Work to complete: Up through the line that contains "Critical Role of Data and Expertise", retype the entries exactly, beginning at the very first line.

(Items from a dataset)

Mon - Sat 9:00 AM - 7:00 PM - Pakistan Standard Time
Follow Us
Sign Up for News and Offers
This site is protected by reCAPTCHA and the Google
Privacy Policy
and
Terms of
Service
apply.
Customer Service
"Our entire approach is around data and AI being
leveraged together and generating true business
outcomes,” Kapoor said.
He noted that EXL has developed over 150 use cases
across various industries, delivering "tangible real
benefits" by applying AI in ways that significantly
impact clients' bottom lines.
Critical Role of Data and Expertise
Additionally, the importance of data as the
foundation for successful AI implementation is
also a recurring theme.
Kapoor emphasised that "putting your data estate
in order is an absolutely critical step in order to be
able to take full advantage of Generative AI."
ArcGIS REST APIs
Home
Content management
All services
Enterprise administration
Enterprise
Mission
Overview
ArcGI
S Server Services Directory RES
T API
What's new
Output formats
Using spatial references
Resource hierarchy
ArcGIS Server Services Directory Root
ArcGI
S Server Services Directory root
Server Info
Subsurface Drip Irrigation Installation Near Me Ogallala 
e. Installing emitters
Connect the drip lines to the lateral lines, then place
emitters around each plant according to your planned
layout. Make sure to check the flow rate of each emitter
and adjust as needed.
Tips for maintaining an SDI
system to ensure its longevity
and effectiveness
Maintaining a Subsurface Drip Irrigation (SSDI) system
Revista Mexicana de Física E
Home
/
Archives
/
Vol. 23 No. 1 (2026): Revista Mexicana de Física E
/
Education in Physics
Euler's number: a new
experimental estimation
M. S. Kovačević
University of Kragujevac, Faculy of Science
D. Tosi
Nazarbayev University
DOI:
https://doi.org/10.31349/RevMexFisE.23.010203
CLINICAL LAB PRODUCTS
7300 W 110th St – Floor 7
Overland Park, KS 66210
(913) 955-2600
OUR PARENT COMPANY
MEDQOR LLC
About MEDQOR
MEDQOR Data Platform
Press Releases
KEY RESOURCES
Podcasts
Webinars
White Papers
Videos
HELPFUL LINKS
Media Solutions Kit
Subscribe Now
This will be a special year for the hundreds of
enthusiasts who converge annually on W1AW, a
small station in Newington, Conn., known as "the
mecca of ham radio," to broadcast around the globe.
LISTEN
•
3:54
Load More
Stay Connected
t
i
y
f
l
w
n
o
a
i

Response for this exercise:
Mon - Sat 9:00 AM - 7:00 PM - Pakistan Standard Time
Follow Us
Sign Up for News and Offers
This site is protected by reCAPTCHA and the Google
Privacy Policy
and
Terms of
Service
apply.
Customer Service
"Our entire approach is around data and AI being
leveraged together and generating true business
outcomes,” Kapoor said.
He noted that EXL has developed over 150 use cases
across various industries, delivering "tangible real
benefits" by applying AI in ways that significantly
impact clients' bottom lines.
Critical Role of Data and Expertise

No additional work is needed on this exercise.